As the number of processors and the size of the memory of computing systems keep growing, the likelihood of CPU core failures and memory errors increases and can threaten system availability. Software components can be hardened against such failures by running several replicas of a component on hardware replicas that fail independently and that are coordinated by a State-Machine Replication protocol. One common solution is to have several identical physical machines to be the replicas of the original one, to provide redundancy. However, it is not always the case that one CPU core failure can bring down the entire system, in such scenario full machine replication may look like an overkill. In this paper, we introduce multithreaded full-softwarestack replication within a single commodity machine.

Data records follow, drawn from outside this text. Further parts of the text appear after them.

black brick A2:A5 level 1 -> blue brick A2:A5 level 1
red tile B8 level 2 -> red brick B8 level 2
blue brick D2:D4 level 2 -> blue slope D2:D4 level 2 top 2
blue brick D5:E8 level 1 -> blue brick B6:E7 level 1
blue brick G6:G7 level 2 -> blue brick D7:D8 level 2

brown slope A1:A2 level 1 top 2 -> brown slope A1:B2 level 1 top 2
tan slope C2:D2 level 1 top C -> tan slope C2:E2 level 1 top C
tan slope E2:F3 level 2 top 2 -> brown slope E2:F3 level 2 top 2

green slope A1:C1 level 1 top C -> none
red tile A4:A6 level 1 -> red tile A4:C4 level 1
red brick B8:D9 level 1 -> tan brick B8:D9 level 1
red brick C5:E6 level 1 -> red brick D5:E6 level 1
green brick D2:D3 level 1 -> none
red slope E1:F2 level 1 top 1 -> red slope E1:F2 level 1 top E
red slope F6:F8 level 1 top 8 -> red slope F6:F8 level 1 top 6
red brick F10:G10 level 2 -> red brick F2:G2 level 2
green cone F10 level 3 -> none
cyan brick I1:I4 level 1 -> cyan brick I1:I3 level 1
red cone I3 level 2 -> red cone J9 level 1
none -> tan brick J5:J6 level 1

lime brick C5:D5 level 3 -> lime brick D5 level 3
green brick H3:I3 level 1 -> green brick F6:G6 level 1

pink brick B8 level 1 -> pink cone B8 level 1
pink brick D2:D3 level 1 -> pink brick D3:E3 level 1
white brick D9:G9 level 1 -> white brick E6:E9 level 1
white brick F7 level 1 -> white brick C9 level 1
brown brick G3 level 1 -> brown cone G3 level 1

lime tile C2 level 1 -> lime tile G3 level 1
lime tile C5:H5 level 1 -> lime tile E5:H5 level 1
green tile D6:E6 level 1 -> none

Our approach runs replicas on isolated hardware partitions, each partition has its own CPU cores, memory, and full-softwarestack. A hardware failure on one partition can be recovered by having another partition taking over. We have implemented FT-Linux, a Linux-based operating system that transparently replicates race-free POSIX applications on different hardware partitions of a single machine. We evaluated FT-Linux on several popular Linux applications showing a worst case slowdown due to replication of 20%.